Como a proposta é muito embrionária,  tem muita pergunta ainda sem resposta:  

por exemplo, quem emitiria tal moeda, como  seria estabelecida a sua cotação, ou como fariam na prática os empresários brasileiros  que exportam ou importam da Argentina.

Imagina-se que, no caso de a balança comercial do Brasil com a Argentina  

ficar deficitária – ou seja, os nossos vizinhos comprarem de nós mais do que  

venderem -, o déficit deixaria de ser em  dólares, e passaria a ser na moeda comum.

Defensores da proposta acham que o Brasil tem a chance de aumentar suas exportações para a Argentina, mas os críticos do projeto até agora dizem que  ele tende a favorecer menos o Brasil, e mais a Argentina – que é quem tem reservas baixas de dólares e dificuldades de captar essa moeda.
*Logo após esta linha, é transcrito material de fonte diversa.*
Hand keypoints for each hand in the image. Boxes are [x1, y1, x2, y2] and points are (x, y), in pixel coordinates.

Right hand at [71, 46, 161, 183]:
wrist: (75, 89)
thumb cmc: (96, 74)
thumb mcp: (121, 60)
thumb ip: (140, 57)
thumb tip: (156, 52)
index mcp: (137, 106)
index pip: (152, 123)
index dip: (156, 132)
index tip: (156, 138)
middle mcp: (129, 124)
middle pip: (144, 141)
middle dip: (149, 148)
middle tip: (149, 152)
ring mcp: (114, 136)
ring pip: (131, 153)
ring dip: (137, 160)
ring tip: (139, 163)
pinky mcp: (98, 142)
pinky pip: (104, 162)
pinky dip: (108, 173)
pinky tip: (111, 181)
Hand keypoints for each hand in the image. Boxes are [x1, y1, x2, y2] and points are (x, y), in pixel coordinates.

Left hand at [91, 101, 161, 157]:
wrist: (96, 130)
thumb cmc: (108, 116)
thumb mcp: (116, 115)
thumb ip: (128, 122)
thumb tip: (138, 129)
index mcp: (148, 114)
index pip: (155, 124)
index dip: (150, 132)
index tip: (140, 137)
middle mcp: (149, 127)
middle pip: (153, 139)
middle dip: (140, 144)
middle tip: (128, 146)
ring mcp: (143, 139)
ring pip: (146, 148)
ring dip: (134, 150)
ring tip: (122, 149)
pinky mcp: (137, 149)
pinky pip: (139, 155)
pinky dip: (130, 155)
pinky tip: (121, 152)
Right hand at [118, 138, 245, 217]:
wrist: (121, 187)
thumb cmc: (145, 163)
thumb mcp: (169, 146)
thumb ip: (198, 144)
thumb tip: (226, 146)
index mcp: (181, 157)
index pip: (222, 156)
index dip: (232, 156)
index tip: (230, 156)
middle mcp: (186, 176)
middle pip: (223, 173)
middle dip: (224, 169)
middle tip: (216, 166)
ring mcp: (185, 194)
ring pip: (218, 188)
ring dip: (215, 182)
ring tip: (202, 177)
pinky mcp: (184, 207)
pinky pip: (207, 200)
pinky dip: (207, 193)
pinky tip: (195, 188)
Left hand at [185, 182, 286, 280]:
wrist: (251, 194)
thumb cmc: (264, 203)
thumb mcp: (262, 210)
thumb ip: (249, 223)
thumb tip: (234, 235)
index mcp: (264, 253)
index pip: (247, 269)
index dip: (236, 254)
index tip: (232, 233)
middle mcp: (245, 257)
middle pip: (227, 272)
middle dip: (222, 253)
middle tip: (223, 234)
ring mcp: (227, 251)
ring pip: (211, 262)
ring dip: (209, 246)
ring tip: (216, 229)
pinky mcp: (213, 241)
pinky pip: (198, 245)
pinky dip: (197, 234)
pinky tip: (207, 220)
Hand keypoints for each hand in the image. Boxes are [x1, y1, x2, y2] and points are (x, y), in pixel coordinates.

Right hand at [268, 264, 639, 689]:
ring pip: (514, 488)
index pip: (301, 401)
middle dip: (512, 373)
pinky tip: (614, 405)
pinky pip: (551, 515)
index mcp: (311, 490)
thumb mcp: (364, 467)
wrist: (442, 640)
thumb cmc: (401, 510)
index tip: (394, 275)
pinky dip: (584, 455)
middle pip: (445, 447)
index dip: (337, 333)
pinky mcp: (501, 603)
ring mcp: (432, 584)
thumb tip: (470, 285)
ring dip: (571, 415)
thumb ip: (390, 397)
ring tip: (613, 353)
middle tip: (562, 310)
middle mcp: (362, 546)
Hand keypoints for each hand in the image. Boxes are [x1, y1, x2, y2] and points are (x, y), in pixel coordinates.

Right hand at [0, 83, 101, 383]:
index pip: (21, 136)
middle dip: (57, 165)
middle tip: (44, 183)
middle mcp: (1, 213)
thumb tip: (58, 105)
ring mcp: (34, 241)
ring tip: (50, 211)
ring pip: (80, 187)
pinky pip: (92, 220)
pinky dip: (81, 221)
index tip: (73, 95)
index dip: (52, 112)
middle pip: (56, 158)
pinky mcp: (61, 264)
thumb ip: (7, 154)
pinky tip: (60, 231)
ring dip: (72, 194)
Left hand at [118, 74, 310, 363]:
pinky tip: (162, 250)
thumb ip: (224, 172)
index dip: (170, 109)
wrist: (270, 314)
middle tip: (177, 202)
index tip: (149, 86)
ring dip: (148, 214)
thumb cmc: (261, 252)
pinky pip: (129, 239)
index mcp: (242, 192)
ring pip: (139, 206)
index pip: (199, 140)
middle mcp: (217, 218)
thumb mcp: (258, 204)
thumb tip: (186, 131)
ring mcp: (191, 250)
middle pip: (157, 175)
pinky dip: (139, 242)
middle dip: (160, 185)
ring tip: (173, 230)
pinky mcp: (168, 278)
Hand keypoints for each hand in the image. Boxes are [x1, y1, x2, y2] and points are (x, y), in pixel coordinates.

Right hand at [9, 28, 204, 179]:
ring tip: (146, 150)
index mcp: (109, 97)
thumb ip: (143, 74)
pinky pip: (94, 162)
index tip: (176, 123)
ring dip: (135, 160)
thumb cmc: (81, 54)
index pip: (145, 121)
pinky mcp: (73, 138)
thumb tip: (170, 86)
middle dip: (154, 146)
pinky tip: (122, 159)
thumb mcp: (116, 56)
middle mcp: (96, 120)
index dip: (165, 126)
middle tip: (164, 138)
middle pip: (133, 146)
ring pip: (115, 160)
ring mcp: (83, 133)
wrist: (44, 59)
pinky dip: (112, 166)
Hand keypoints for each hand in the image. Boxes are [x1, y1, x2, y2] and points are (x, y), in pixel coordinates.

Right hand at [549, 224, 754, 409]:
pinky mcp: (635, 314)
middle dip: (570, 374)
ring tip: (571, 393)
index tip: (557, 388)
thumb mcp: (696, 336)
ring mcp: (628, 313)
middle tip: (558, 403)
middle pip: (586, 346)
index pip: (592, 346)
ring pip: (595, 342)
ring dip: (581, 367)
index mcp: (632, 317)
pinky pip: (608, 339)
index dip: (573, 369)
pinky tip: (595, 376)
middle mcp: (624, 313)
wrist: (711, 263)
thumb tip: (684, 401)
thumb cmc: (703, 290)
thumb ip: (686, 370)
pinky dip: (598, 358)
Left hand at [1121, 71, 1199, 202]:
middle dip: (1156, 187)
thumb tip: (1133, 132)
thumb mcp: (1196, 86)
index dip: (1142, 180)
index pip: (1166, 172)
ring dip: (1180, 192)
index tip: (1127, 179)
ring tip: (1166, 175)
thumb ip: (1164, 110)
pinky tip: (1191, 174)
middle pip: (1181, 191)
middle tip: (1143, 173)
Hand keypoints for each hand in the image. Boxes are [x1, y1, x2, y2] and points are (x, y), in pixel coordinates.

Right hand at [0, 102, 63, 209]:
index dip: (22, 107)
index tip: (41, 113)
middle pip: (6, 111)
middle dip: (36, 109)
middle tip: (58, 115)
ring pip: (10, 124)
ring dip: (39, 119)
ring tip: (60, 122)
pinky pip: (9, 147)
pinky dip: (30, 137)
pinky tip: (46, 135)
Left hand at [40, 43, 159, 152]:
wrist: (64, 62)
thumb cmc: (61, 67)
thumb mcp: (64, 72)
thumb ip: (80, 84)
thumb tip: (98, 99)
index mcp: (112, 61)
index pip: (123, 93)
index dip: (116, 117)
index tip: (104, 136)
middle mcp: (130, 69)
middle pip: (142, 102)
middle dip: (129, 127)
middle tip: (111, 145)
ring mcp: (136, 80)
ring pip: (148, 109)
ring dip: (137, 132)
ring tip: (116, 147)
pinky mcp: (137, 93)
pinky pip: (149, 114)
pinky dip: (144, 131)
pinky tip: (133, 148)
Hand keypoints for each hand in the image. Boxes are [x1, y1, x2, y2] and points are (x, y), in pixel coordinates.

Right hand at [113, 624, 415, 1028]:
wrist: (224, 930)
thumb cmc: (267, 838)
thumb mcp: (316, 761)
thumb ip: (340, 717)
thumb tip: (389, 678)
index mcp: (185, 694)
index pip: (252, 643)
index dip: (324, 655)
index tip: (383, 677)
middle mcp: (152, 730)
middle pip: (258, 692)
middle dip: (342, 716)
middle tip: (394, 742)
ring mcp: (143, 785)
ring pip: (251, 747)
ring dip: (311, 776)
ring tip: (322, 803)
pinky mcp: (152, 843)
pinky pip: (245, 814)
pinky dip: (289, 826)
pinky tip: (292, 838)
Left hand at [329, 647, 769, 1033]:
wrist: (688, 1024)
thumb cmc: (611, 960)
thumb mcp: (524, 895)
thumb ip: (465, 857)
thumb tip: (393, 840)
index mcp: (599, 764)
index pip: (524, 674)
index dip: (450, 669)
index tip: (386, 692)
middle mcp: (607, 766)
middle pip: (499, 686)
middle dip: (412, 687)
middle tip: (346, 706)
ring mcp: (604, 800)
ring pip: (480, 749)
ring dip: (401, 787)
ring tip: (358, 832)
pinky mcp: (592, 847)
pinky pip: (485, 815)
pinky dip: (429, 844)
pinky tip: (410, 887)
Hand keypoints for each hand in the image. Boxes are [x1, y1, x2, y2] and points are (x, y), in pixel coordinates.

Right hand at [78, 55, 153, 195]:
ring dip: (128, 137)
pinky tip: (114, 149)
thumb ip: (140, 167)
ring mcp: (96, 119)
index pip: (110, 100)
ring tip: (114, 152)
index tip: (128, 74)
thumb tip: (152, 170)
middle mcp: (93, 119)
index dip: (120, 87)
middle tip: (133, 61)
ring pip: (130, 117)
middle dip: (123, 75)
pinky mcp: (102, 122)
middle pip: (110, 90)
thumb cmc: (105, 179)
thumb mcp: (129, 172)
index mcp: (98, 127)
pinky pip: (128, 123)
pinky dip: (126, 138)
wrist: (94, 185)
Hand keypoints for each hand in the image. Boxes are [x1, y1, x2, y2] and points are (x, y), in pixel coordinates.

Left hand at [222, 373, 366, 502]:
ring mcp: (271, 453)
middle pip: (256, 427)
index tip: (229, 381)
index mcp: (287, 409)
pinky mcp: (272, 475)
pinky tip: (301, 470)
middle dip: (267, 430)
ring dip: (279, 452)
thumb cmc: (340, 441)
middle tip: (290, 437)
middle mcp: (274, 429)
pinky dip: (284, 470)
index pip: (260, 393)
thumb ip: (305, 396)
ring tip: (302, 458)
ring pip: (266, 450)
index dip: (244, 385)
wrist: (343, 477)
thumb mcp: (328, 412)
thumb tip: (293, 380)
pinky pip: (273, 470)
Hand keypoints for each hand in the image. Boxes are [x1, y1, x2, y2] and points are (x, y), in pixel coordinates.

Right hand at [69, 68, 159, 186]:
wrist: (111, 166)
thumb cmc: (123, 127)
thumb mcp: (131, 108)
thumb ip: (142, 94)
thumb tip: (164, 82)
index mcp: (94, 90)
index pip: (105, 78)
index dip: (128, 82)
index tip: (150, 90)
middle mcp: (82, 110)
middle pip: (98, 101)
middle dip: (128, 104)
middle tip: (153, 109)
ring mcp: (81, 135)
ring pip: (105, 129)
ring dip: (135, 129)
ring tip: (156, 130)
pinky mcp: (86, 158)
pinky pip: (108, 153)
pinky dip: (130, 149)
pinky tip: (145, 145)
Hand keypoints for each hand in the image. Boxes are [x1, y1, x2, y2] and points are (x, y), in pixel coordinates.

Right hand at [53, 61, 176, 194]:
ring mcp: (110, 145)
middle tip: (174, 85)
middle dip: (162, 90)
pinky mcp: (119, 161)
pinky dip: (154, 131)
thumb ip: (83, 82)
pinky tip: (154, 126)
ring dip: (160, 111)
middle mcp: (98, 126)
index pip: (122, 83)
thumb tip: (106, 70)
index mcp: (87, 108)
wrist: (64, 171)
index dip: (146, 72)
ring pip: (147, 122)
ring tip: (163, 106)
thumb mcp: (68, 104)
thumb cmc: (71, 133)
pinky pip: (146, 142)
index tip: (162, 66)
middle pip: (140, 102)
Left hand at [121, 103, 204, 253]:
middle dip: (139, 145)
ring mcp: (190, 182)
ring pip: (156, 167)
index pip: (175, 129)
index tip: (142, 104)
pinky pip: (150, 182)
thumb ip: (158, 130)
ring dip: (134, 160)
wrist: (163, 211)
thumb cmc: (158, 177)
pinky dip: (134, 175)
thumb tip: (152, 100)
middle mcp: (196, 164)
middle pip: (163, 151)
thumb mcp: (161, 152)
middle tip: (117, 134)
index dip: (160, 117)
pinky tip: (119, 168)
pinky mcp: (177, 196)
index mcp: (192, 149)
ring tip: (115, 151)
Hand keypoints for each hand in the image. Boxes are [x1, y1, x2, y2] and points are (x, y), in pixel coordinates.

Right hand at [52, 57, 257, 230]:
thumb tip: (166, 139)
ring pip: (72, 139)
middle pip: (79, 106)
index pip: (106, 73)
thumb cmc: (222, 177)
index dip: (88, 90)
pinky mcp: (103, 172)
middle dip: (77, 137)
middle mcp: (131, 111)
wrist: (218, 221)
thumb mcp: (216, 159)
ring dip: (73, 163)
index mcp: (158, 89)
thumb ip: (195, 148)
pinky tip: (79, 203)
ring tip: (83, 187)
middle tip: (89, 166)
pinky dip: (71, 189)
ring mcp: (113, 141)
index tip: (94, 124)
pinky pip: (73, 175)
Além disso, a Argentina já tem uma economia bastante dolarizada, ou seja, o dólar é usado para várias transações internas, ao contrário do Brasil.

Sair dessa dependência provavelmente daria bastante trabalho. Críticos dizem também que ainda não está  claro quais vão ser os benefícios para  o Brasil de apostar mais no comércio com um país em situação de crise como a Argentina,  nem de onde sairia o lastro da nova moeda.

Simplificando, de onde virá a garantia de que a moeda será confiável para fazer as transações o governo brasileiro diz que haverá mecanismos que sirvam para garantir que as transações com os argentinos não sofrerão nenhum tipo de calote.